Les experts soulignent que la Russie n'a pas été incluse à la liste des menaces uniquement à cause de ses actions en Ukraine: l'opération militaire en Syrie et l'accroissement de la présence militaire russe à Kaliningrad est également pointée du doigt.

La "menace russe" ne fait pourtant plus l'unanimité chez les observateurs britanniques. Ainsi, le journal britannique The Independent cite les propos de l'ex-maire de Londres Ken Livingstone, qui affirme que la Russie n'est une menace ni pour l'Occident ni pour le Royaume-Uni. Il a noté que la diabolisation du président russe Vladimir Poutine "empêchait les autorités d'apprécier la situation avec bon sens". Selon lui, le "véritable ennemi est l'Arabie saoudite, qui finance les terroristes de Daech".

"Nous sommes confrontés aujourd'hui à la menace du fondamentalisme islamique. La plupart des organisations terroristes sont financées par l'Arabie saoudite, notre principal allié. Elle soutient les courant les plus radicaux de l'islam qui n'ont rien à voir avec la pensée du prophète Mahomet", a-t-il déclaré dans une conférence de la chaîne RT.

L'an dernier, la Russie est également passée au rang de "menace militaire" pour le Danemark et en mars 2015, l'ambassadeur de Russie au Danemark a réagi négativement à l'adhésion du pays au système américain de bouclier antimissile (ABM):

"Je ne pense pas que les Danois comprennent vraiment les conséquences de l'adhésion du pays à ce système de défense antimissile sous égide américaine. Les navires de guerre danois deviendraient immédiatement la cible des missiles nucléaires russes".
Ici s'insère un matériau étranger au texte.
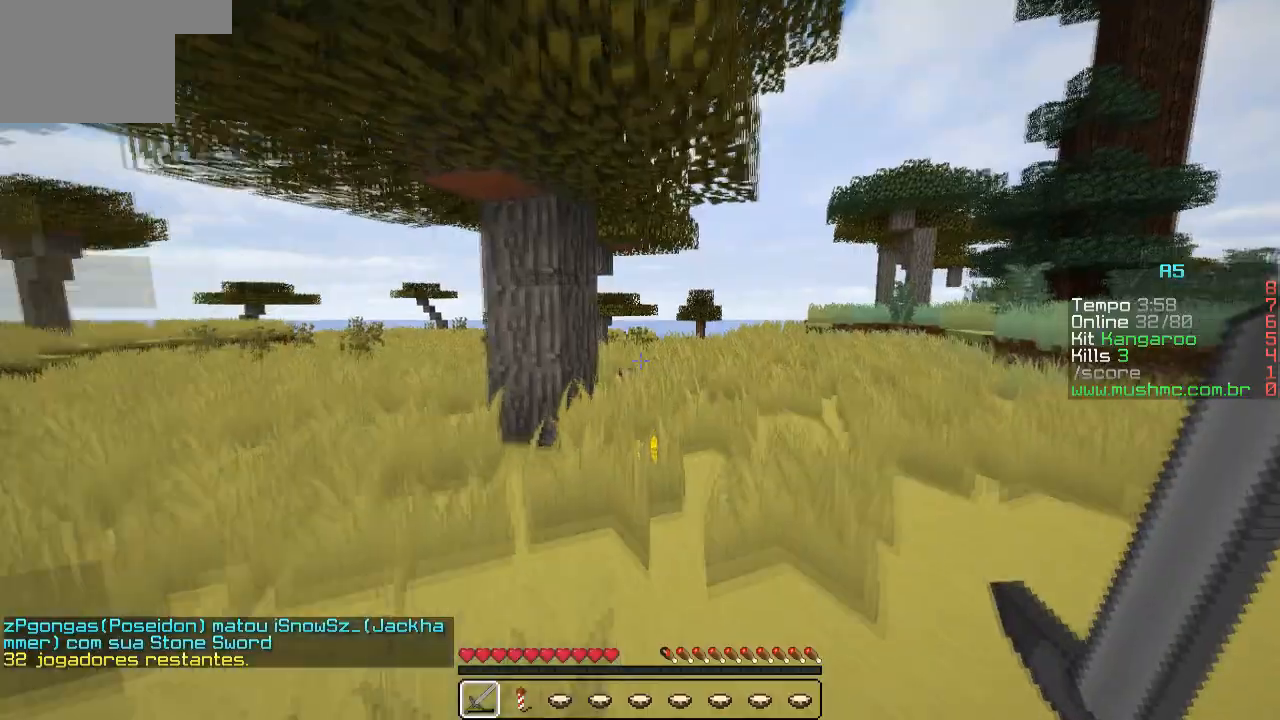
{"keys": ["a", "w"], "events": [[83, "d", "down"], [383, "a", "down"], [400, "d", "up"]]}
Ces propos ont été interprétés par la communauté internationale comme une menace nucléaire directe de la Russie contre le Danemark. Pas étonnant donc qu'en novembre, les renseignements militaires du royaume aient publié un nouveau rapport où la Russie était qualifiée de "l'un des principaux défis pour la sécurité" du pays.
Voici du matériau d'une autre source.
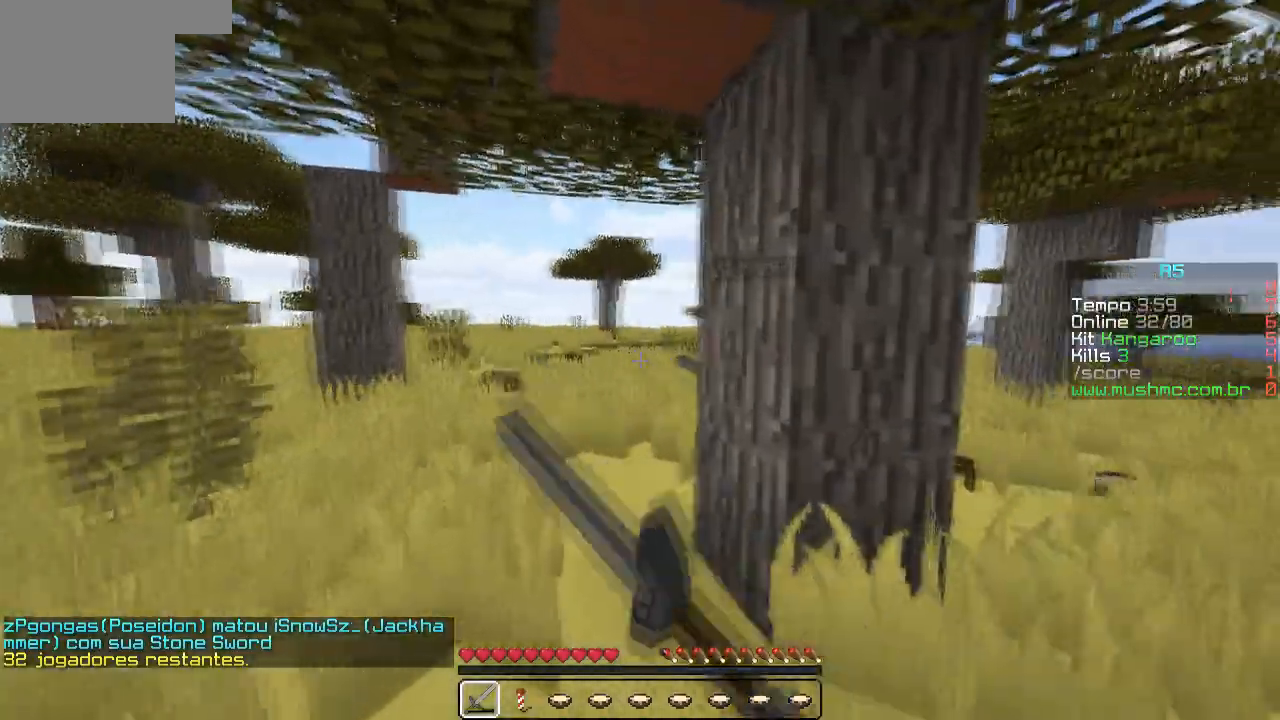
{"keys": ["w"], "events": [[483, "a", "up"]]}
L'agence de presse Regnum cite des extraits de ce rapport, qui souligne la capacité et la volonté de la Russie d'"atteindre des objectifs stratégiques par des moyens militaires". En particulier, les intérêts du Danemark seraient menacés par "les tentatives de Moscou de rétablir le statut de superpuissance du pays".
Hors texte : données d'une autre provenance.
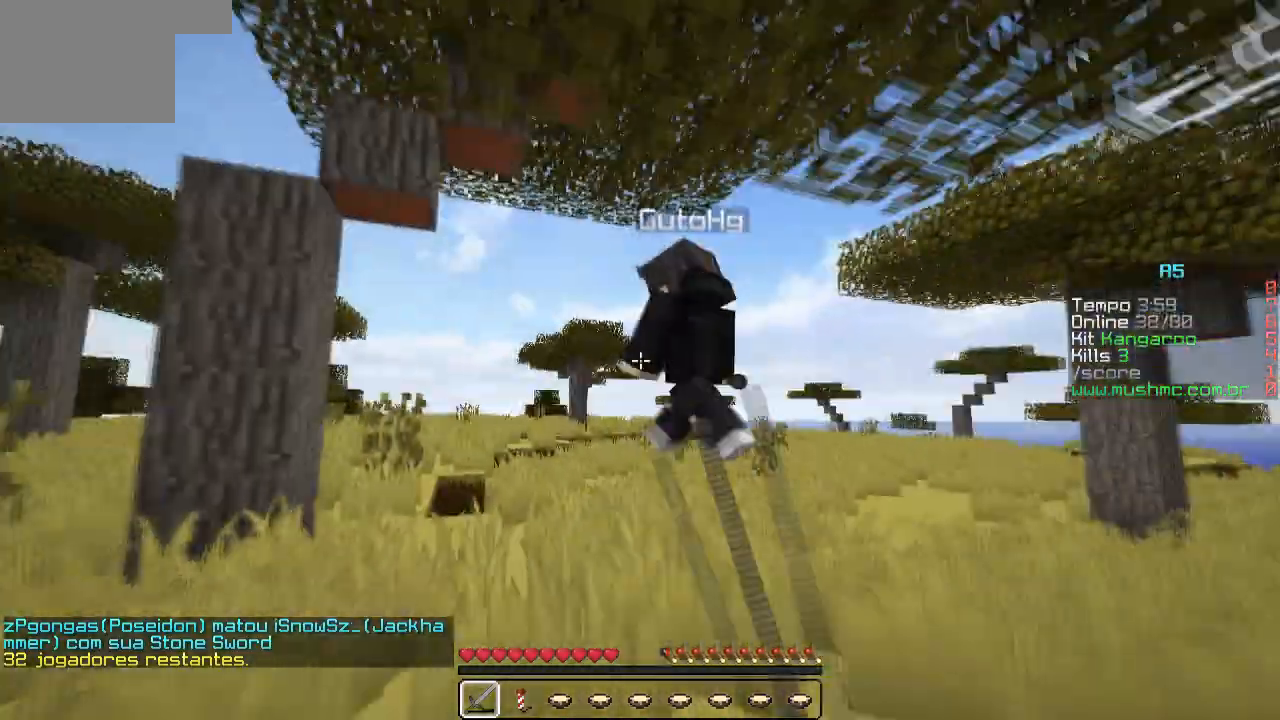
{"keys": ["w"], "events": []}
Les principales menaces selon les pays occidentaux — Daech et la Russie — paraissent complètement absurdes mises côte à côte dans le contexte de l'opération antiterroriste russe en Syrie. Une telle rhétorique peut donc difficilement être prise au sérieux.

L'"image de l'ennemi" est un élément typique de toute doctrine militaire, indépendamment du pays. Les stratégies de sécurité nationale et les doctrines militaires forcent donc inévitablement le trait. En réalité, la plupart des pays dont nous avons parlé savent parfaitement que la Russie n'entrera pas en conflit ouvert contre l'Otan.

On utilise très probablement le mythe de la "menace russe" pour justifier ses propres actions et échecs. Il est bien plus simple, par exemple, de qualifier le travail médiatique russe de "propagande" plutôt que de reconnaître son succès.

De plus, il faut bien justifier les dépenses budgétaires colossales de chaque pays pour la défense, sans lesquelles les corporations et les lobbyistes militaires américains, par exemple, resteraient sans travail — inutiles qu'ils seraient sans le spectre d'un "ennemi extérieur".